В очереди была шумная француженка. Мы с ней часто оказывались рядом на скамье. Однажды она вдруг сказала по-французски: «Не отчаивайтесь, мадам, не теряйте мужества. Видите ли, я уже несколько раз получала отказ, несмотря на то что я француженка, но я прихожу снова и буду делать это до тех пор, пока они меня не отпустят. Я ненавижу их и не скрываю того». Было приятно ее видеть из-за этой уверенности в положительном исходе. Я ее просила говорить потише, чтобы не привлекать к нам внимания, но она кричала о том, что у нее есть все права говорить, что думает.

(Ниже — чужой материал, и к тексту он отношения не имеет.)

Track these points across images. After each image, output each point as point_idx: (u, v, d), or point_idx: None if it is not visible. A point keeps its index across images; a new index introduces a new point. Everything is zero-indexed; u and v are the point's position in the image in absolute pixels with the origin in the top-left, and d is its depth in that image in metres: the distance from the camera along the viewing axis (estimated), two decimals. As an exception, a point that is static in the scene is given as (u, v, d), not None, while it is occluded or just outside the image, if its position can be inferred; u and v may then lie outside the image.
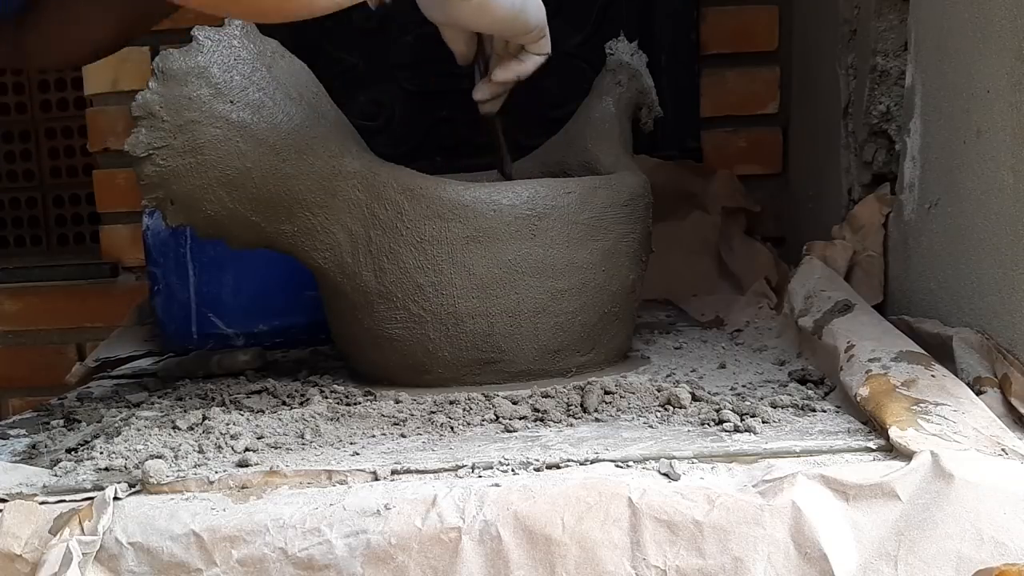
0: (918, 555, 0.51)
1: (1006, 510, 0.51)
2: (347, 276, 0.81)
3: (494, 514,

Несколько раз я встречала там Алю Хитрово, урожденную Голицыну, родственницу Родзянко, бывшего Председателя Государственной Думы. Сама она уезжать не хотела, но помогала в этом своей сестре.
В то время в Москве снова появились представители шведской миссии по помощи голодающим, и милый Лавруша, бывший в курсе наших планов на отъезд, пригласил нас на обед в миссию, чтобы обсудить наше положение. Эта миссия переехала в один незаметный особняк в одном из переулков. Эти помещения отличались особой чистотой, которую мы тоже старались у себя поддерживать, тогда как большинство людей махнуло на это рукой. Наш знакомый поваренок (сын Васильчиковского Василия Ивановича), когда приходил к нам, всегда говорил: «Почему это у вас всегда так чисто, а другие господа так грязно живут?» Исключение составляли тетя Машенька Каткова, Сабуровы со своими сожителями, а также Анна Борисовна Сазонова, которая ухитрялась свою темную каморку, куда не проникал солнечный луч, а в коридоре бегали крысы, содержать в идеальной чистоте. После обеда у Экстранта[210] подавали кофе из патентованного специального устройства, которое я тогда впервые увидела, и теперь <оно> получило такое распространение и даже отживает свой век, заменяясь другими, более совершенными. Экстрант нам сказал, что у него дело к Енукидзе, и предложил мне поехать с ним, чтобы добиться разрешения на отъезд и служить ему переводчиком. Он обещал получить для нас аудиенцию и отвезти меня в Кремль на своем автомобиле. В назначенный день и час он заехал за мной, и мы отправились. При виде Экстранта в мундире ворота открылись сразу, и мы спокойно подкатили к зданию суда. Мы поднялись по знакомой мне лестнице, и секретарша пообещала, что нас вскоре примут. Через некоторое время вышел Енукидзе в неизменной косоворотке и с тем же благожелательным лицом. Экстрант объяснил ему суть нашей просьбы, особенно прося похлопотать, чтобы Лапа отпустили со мной. Тогда Енукидзе сказал: «Вы, вероятно, хотите для него временную визу, чтобы окончить образование?» Я, конечно, пришла просить о постоянной визе, но он так пристально смотрел мне в глаза, что я поняла, что нас подслушивают, и подтвердила это его предположение. Видимо, на моем лице отразилось разочарование, так как он сказал в конце: «А там видно будет». Он вежливо простился с нами, и мы ушли. Экстрант в автомобиле спросил, почему я согласилась на такие ограничения для Лапа, но я сказала, что поняла по манере поведения Енукидзе, что должна соглашаться и ни на чем больше не настаивать. Лап был доволен результатом нашего похода. Он был рад за меня, что я смогу выбраться, а Кися делала все, что в ее силах, чтобы удержать его возле себя.